### WRITTEN EXERCISE 1
Locate all lines in the records that contain the word "each", treating uppercase and lowercase as different, and copy those lines out.

Decision was made to end the HMT field exercise at the end of this IOP. It's been enjoyable, we look forward to next season! ed szoke ESRL/GSD

March 06, 2006

WX Discussion and Forecast for 6-March-06

The heavy band of precipitation with the main frontal band unfortunately
ended up hanging to the north of the ARB longer than forecast with the
result that the period of heavier precipitation, which is wrapping up
now, was shorter than anticipated. It didn't miss the ARB by much;
looking at the 24-h precip reports there was a band of 3-4" accumulation
about 60 or so miles to the north, from Brush Creek north of Blue Canyon
wsw back to north of San Francisco. It looks like this band will be
passing east of the area the next couple of hours (what is left of the
cold front) and with gradually decreasing temperatures aloft there
should be widespread convection this afternoon, which would decrease
somewhat after dark. In the higher areas (like Blue Canyon) would
expect more or less continuous precipitation with snow levels now around
4000 feet or so gradually dropping. The trough axis still looks to pass
near 18z Tuesday and would expect more steady precipitation to develop
ahead of this beginning around 09z and continuing through 18z Tue, with
the 12z Eta and GFS both having about an inch new of precipitation in
the 24-h ending 00z/Wed. Our latest (12z) 3 km run nicely shows the
more convective nature of the precipitation this afternoon then the
above noted timing for more widespread precipitaiton later tonight.
Following trough passage snow levels would lower to about 2500 ft or so
but precip will be winding down tomorrow afternoon and should mostly end
even in the high country Tue night.

### PROVIDED DATA
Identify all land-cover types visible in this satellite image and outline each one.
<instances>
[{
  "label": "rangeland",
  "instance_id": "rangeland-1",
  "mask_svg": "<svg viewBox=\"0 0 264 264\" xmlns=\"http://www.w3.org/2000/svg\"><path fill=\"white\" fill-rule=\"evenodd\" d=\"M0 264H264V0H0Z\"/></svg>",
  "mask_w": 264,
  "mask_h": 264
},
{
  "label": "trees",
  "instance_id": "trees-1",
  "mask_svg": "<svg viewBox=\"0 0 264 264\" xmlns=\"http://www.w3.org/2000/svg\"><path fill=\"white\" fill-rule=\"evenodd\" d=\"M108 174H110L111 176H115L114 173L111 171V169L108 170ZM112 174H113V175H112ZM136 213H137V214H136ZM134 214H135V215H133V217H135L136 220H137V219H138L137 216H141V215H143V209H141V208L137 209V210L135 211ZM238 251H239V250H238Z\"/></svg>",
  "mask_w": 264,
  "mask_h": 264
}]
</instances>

---

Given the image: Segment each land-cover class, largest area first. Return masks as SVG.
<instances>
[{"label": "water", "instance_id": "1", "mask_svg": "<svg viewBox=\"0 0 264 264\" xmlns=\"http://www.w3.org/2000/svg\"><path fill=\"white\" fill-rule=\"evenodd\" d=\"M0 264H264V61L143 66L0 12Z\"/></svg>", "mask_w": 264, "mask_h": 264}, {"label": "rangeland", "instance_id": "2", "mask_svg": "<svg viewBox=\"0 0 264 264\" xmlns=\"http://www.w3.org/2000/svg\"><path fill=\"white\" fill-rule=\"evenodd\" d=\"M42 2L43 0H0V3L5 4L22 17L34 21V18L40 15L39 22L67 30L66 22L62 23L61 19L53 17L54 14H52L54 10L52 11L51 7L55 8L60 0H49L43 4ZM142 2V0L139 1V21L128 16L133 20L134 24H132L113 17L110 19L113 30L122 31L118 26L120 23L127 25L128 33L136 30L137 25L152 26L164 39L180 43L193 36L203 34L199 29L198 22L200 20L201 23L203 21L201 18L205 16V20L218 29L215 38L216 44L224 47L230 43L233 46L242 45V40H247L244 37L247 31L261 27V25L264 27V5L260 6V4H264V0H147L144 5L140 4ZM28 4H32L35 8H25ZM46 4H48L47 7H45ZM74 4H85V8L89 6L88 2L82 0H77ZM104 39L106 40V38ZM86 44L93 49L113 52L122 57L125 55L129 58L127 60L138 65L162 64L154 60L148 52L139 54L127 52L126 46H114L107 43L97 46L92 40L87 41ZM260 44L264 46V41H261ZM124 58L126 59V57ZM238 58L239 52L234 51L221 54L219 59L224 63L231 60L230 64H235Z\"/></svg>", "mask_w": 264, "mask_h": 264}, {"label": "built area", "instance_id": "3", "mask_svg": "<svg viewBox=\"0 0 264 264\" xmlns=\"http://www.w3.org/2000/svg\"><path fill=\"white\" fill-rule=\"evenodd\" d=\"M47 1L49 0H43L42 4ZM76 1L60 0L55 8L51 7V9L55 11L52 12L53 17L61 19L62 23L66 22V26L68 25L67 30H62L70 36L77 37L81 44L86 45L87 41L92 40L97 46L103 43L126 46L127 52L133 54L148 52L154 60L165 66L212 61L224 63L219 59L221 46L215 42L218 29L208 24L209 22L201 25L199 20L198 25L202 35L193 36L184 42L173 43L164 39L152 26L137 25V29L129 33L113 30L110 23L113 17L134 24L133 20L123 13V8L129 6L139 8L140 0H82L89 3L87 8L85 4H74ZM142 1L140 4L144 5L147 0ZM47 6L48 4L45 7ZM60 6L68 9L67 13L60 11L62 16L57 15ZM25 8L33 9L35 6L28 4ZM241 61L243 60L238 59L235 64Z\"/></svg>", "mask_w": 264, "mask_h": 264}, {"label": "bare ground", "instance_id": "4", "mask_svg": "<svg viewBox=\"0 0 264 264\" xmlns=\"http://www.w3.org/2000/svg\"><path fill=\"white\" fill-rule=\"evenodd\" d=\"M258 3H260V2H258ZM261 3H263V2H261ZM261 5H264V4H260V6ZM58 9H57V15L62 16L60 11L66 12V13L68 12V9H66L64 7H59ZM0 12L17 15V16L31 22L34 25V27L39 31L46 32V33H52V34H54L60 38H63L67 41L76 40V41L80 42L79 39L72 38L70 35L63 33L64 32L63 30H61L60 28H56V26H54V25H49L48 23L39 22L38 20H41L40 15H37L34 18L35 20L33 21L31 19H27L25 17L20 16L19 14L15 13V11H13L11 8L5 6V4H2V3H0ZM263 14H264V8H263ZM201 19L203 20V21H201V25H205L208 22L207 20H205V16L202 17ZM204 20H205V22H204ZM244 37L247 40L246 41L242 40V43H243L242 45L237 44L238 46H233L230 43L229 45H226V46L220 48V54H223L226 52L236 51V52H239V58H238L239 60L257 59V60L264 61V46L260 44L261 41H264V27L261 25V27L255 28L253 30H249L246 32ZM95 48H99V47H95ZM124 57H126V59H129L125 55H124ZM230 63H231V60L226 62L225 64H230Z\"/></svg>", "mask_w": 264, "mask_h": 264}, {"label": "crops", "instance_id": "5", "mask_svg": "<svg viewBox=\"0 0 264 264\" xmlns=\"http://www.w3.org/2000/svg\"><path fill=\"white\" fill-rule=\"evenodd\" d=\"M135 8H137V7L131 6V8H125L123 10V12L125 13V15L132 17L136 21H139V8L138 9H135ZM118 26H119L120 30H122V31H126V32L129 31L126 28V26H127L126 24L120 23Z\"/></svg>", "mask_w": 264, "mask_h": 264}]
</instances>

---

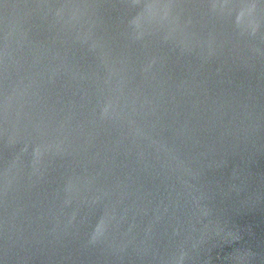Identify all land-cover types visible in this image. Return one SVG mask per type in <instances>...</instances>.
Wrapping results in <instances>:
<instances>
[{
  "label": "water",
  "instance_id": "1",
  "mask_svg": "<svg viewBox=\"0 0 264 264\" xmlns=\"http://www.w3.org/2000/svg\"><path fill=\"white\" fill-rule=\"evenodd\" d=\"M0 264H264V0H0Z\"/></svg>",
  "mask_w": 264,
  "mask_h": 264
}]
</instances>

### WRITTEN EXERCISE 2
Rewrite the forecast discussion starting at "Following trough passage" and ending at "country Tue night.", with "high country" changed to "mountains".

### FULL OUTPUT 1
Identify all land-cover types visible in this satellite image and outline each one.
Given the image: Segment each land-cover class, largest area first. Return masks as SVG.

### FULL OUTPUT 2
Following trough passage snow levels would lower to about 2500 ft or so
but precip will be winding down tomorrow afternoon and should mostly end
even in the mountains Tue night.